Edwards commented that MacArthur was throwing back in Curtin’s face his proclamation about turning away from traditional links and kinship:

‘From what MacArthur said, it would not have mattered whether Australians had brown or black or purple skins; whether they were Muslim or pagan or Zoroastrian by religion; or whether they spoke thirty-eight different languages, all incomprehensible to American ears. The Australian landmass offered a geographically convenient base for American forces, and that was all that mattered to American policy-makers.’

Australia and the US have done a lot together in the seven decades since Curtin gave Australia a realpolitik reading and MacArthur returned the favour. The alliance endures and evolves. Australia has gone to every war with the US. Instead of MacArthur’s tough talk, both sides lay it on with a trowel.
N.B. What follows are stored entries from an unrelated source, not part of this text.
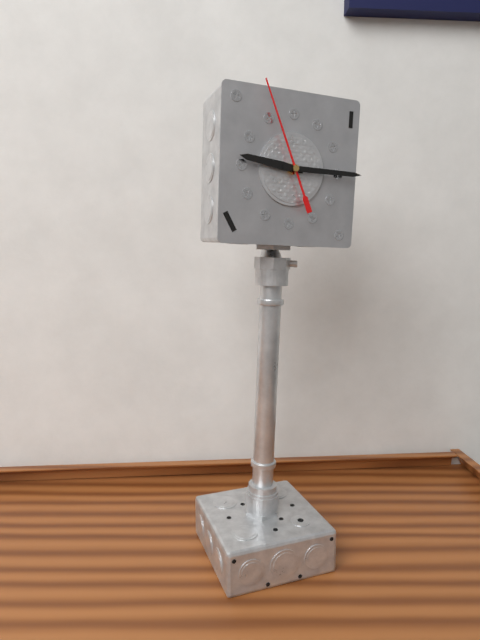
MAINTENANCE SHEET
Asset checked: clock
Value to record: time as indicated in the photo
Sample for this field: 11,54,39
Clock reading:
9,15,56
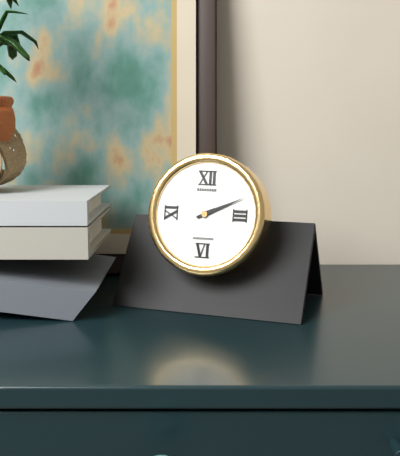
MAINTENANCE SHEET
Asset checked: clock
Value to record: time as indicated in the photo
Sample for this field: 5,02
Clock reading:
2,11
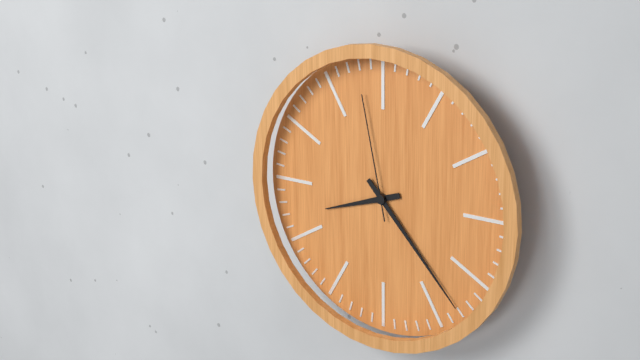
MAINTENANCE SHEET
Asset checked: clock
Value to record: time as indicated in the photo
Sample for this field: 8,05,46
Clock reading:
8,23,58
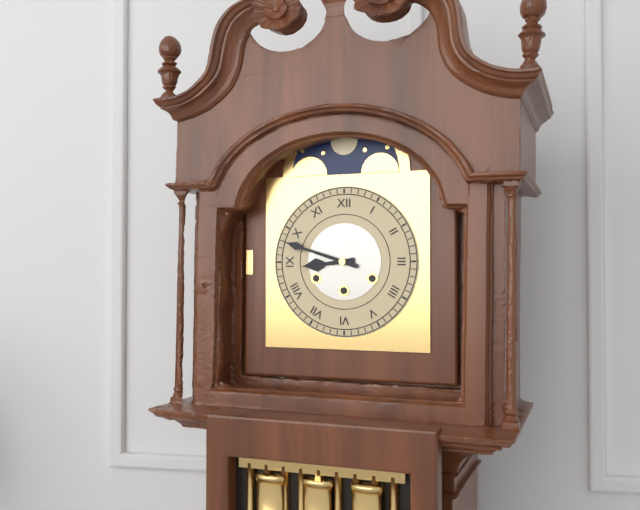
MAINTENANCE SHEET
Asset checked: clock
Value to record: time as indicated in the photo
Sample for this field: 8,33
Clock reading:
8,48
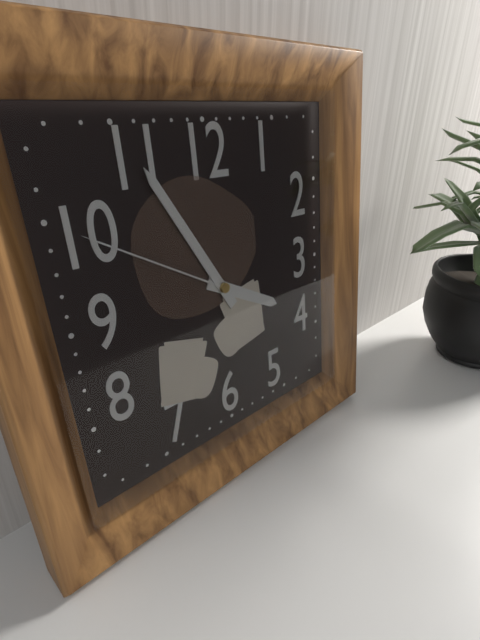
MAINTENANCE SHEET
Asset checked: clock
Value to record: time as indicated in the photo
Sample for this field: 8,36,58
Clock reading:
3,55,50
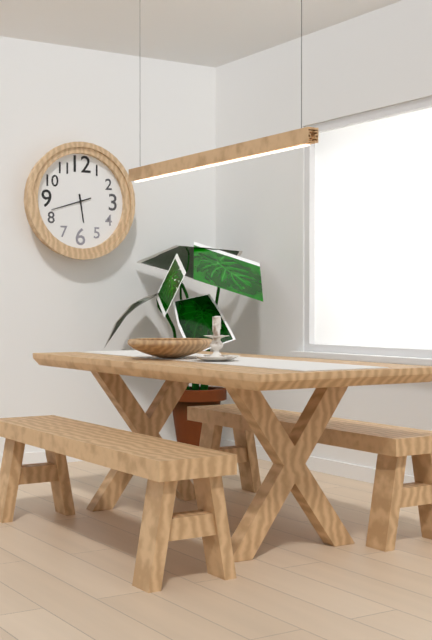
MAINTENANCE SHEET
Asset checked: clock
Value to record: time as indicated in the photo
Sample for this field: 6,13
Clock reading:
5,42
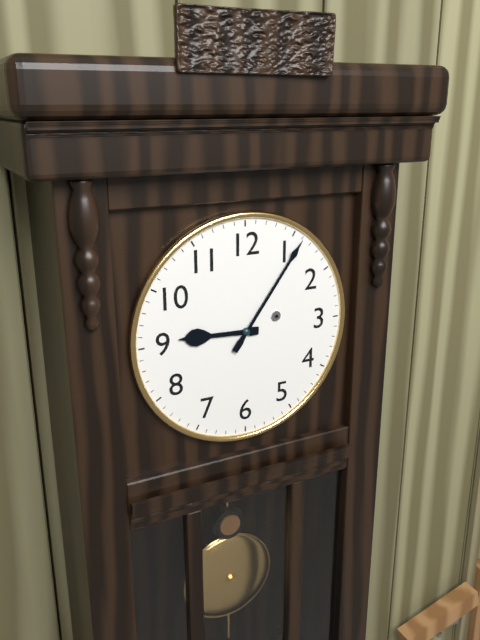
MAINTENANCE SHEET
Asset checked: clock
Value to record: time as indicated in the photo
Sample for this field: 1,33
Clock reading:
9,06
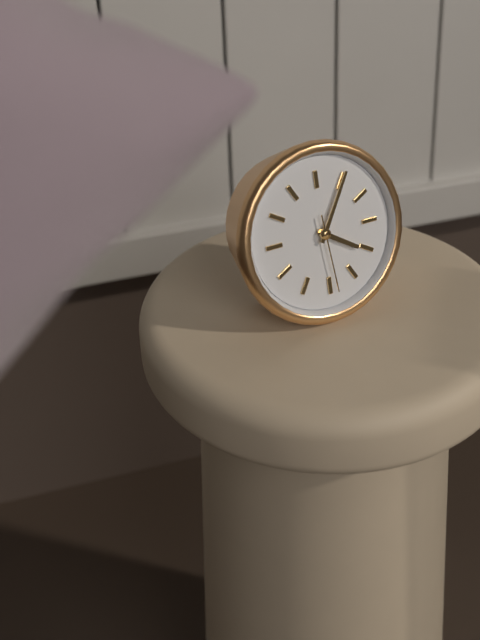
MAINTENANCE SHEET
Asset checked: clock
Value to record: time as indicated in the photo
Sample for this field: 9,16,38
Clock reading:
4,05,29
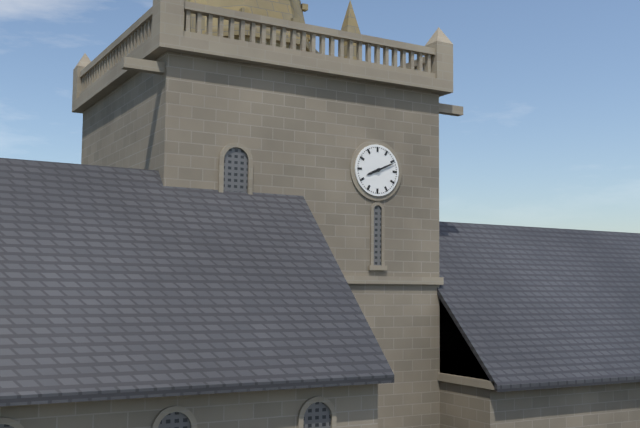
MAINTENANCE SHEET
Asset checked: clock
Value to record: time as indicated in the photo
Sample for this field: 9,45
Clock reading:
8,11
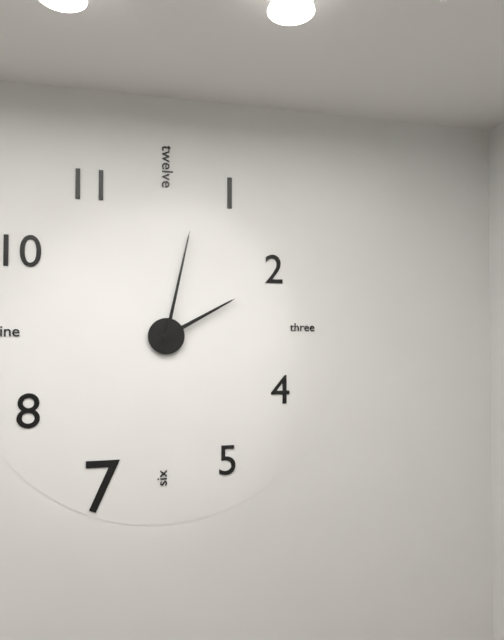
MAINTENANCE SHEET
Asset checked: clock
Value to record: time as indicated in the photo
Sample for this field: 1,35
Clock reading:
2,02
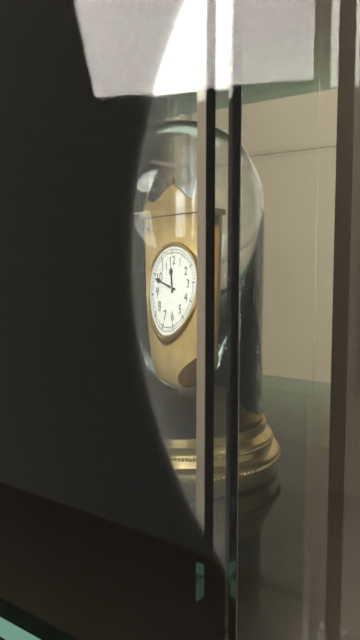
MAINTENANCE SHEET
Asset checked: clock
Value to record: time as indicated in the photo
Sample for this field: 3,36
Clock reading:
11,49
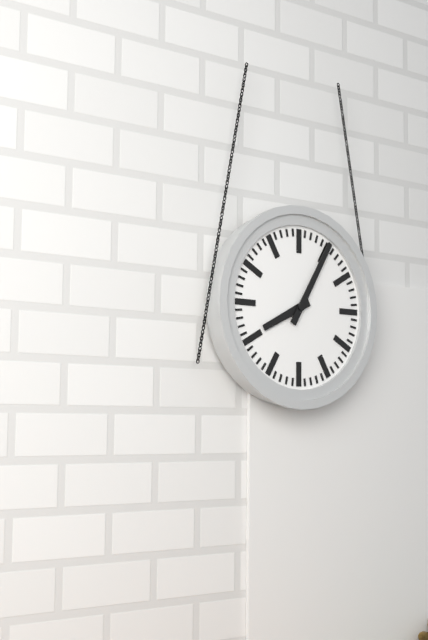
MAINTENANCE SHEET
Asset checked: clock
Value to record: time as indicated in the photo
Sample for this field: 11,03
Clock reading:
8,05
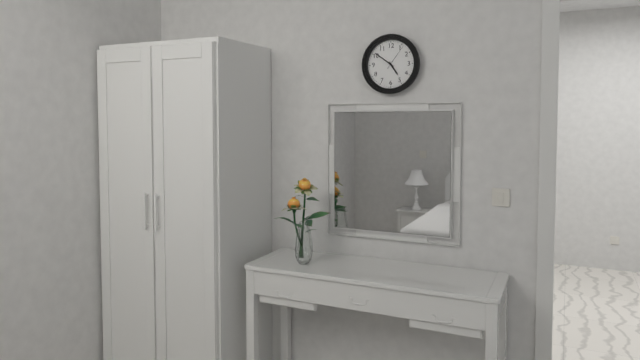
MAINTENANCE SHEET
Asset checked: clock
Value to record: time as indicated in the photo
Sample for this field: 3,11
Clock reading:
4,51
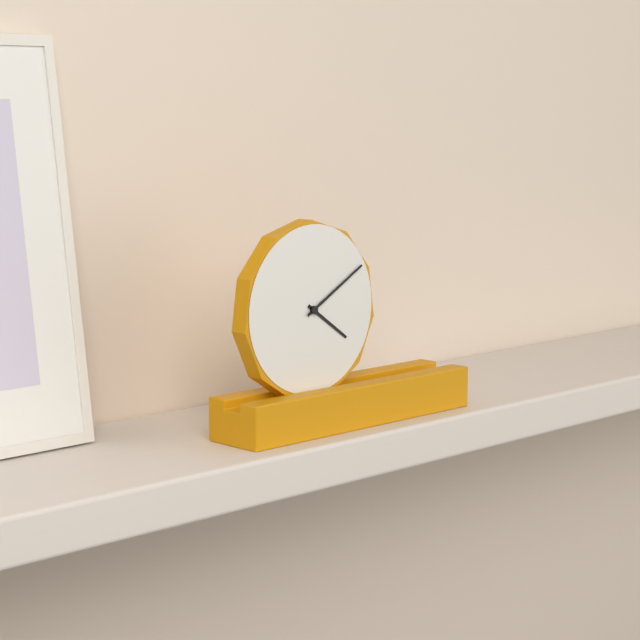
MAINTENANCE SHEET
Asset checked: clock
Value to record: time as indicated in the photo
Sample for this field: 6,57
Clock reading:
4,10
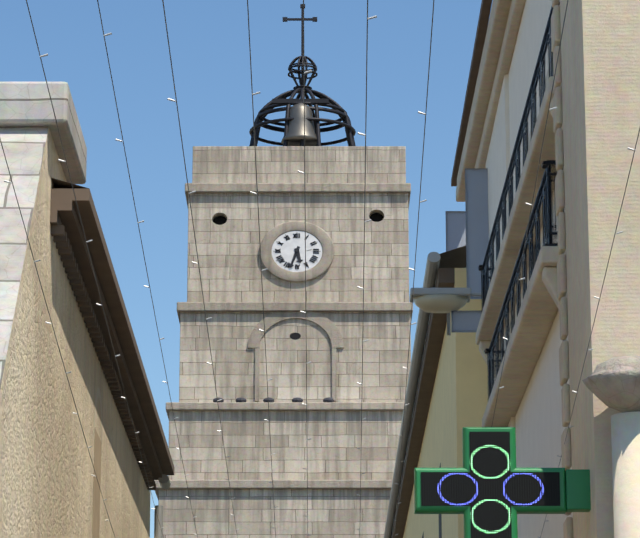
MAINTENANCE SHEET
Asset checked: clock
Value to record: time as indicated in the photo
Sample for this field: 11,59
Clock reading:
5,33
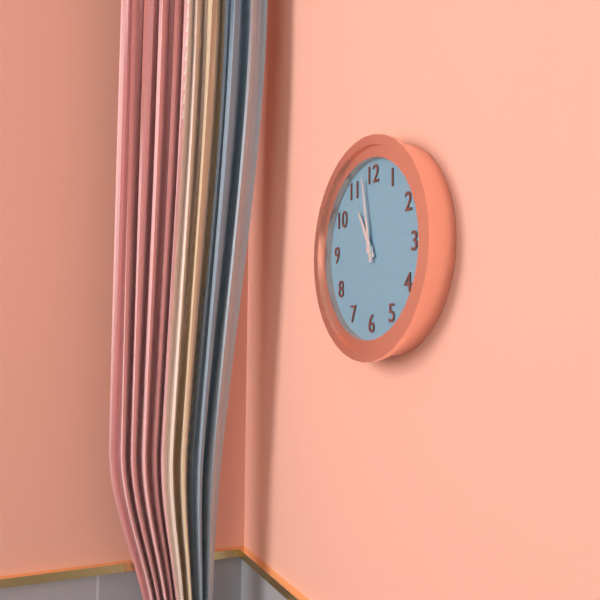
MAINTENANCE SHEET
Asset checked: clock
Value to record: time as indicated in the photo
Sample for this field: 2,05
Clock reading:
10,58
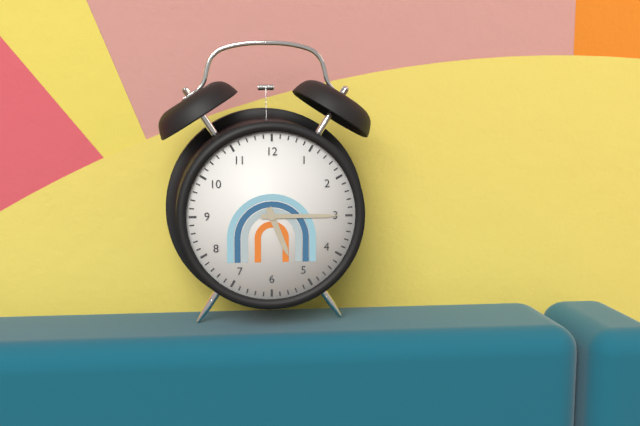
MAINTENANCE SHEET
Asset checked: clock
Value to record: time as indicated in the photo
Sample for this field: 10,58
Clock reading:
5,15
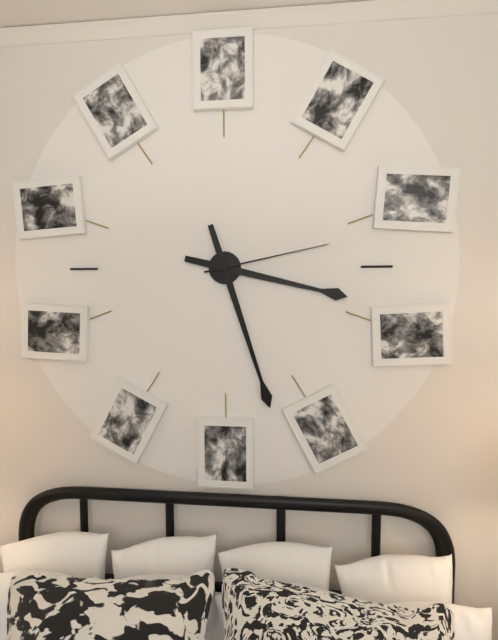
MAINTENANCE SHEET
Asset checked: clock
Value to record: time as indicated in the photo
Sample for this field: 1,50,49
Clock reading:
3,27,13
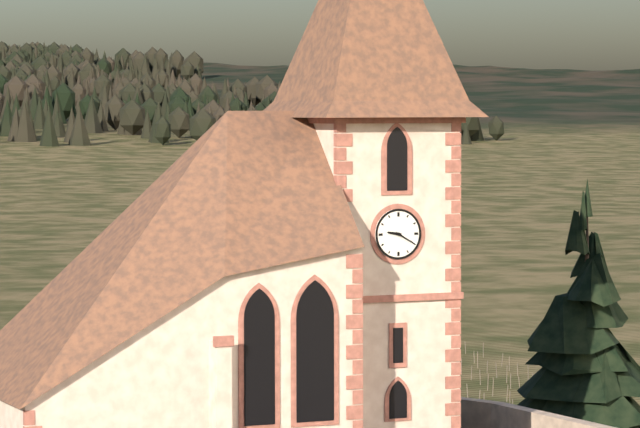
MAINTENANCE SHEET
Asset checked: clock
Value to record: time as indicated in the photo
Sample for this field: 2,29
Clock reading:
9,20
And yet…

Some creation story lessons:

  • Panic softly, so as not to alarm friends.
  • Traditional links (alliance and past wars) help but may not be decisive.
  • The only nation with its own continent offers much of strategic worth.

Leaders’ beliefs matter but they are driven by the forces they confront.

FDR’s distaste for Curtin’s ‘panic and disloyalty’ didn’t weigh against the much larger demands of war against Japan and alliance with Oz; Curtin’s description of what was needed was accurate. The Donald may be more interested in transactions than traditions; that’s OK, because Australia brings a lot to the transaction table. And Curtin showed Australia’s supremely pragmatic ability to ditch ‘traditional links’ to do the vital deal.